## Problem requirements
Please reproduce the entire listing exactly.

## Material provided
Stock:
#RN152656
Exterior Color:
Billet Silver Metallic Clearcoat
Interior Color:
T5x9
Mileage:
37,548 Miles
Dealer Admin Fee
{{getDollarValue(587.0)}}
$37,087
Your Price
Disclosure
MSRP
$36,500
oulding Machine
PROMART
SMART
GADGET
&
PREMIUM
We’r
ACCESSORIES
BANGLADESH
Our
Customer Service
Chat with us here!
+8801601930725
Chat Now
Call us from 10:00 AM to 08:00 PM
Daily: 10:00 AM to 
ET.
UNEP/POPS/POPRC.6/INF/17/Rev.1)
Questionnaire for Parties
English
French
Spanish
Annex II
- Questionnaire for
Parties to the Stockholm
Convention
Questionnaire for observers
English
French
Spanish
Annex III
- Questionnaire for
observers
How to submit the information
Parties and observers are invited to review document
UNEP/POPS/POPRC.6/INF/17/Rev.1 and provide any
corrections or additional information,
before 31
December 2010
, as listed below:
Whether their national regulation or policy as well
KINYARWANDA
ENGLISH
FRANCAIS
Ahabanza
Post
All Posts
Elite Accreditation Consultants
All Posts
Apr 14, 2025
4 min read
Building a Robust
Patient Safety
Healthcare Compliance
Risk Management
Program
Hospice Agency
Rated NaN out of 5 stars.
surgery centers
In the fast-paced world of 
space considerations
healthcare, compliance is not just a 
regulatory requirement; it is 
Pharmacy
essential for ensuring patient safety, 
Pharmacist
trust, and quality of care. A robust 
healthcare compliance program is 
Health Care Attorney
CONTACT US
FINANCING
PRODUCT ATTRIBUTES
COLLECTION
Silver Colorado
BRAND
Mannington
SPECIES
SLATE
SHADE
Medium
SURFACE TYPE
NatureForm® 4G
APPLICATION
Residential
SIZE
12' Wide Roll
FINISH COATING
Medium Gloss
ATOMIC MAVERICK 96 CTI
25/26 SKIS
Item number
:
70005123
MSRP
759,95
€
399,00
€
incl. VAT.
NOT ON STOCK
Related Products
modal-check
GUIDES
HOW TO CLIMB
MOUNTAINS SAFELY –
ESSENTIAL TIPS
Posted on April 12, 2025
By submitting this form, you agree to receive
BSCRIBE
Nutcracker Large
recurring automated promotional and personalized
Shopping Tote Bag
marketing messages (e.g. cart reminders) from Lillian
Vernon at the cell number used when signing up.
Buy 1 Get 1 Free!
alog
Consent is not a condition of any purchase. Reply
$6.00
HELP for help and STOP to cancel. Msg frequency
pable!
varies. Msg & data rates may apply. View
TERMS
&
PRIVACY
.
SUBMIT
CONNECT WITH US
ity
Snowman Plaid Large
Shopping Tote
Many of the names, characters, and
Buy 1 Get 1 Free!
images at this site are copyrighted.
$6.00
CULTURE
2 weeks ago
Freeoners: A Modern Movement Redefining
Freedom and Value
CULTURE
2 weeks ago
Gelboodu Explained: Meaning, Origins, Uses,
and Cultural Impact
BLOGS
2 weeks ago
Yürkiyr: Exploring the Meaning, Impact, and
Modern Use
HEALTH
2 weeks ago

## Completed task
Stock:
#RN152656
Exterior Color:
Billet Silver Metallic Clearcoat
Interior Color:
T5x9
Mileage:
37,548 Miles
Dealer Admin Fee
{{getDollarValue(587.0)}}
$37,087
Your Price
Disclosure
MSRP
$36,500
oulding Machine
PROMART
SMART
GADGET
&
PREMIUM
We’r
ACCESSORIES
BANGLADESH
Our
Customer Service
Chat with us here!
+8801601930725
Chat Now
Call us from 10:00 AM to 08:00 PM
Daily: 10:00 AM to 
ET.
UNEP/POPS/POPRC.6/INF/17/Rev.1)
Questionnaire for Parties
English
French
Spanish
Annex II
- Questionnaire for
Parties to the Stockholm
Convention
Questionnaire for observers
English
French
Spanish
Annex III
- Questionnaire for
observers
How to submit the information
Parties and observers are invited to review document
UNEP/POPS/POPRC.6/INF/17/Rev.1 and provide any
corrections or additional information,
before 31
December 2010
, as listed below:
Whether their national regulation or policy as well
KINYARWANDA
ENGLISH
FRANCAIS
Ahabanza
Post
All Posts
Elite Accreditation Consultants
All Posts
Apr 14, 2025
4 min read
Building a Robust
Patient Safety
Healthcare Compliance
Risk Management
Program
Hospice Agency
Rated NaN out of 5 stars.
surgery centers
In the fast-paced world of 
space considerations
healthcare, compliance is not just a 
regulatory requirement; it is 
Pharmacy
essential for ensuring patient safety, 
Pharmacist
trust, and quality of care. A robust 
healthcare compliance program is 
Health Care Attorney
CONTACT US
FINANCING
PRODUCT ATTRIBUTES
COLLECTION
Silver Colorado
BRAND
Mannington
SPECIES
SLATE
SHADE
Medium
SURFACE TYPE
NatureForm® 4G
APPLICATION
Residential
SIZE
12' Wide Roll
FINISH COATING
Medium Gloss
ATOMIC MAVERICK 96 CTI
25/26 SKIS
Item number
:
70005123
MSRP
759,95
€
399,00
€
incl. VAT.
NOT ON STOCK
Related Products
modal-check
GUIDES
HOW TO CLIMB
MOUNTAINS SAFELY –
ESSENTIAL TIPS
Posted on April 12, 2025
By submitting this form, you agree to receive
BSCRIBE
Nutcracker Large
recurring automated promotional and personalized
Shopping Tote Bag
marketing messages (e.g. cart reminders) from Lillian
Vernon at the cell number used when signing up.
Buy 1 Get 1 Free!
alog
Consent is not a condition of any purchase. Reply
$6.00
HELP for help and STOP to cancel. Msg frequency
pable!
varies. Msg & data rates may apply. View
TERMS
&
PRIVACY
.
SUBMIT
CONNECT WITH US
ity
Snowman Plaid Large
Shopping Tote
Many of the names, characters, and
Buy 1 Get 1 Free!
images at this site are copyrighted.
$6.00
CULTURE
2 weeks ago
Freeoners: A Modern Movement Redefining
Freedom and Value
CULTURE
2 weeks ago
Gelboodu Explained: Meaning, Origins, Uses,
and Cultural Impact
BLOGS
2 weeks ago
Yürkiyr: Exploring the Meaning, Impact, and
Modern Use
HEALTH
2 weeks ago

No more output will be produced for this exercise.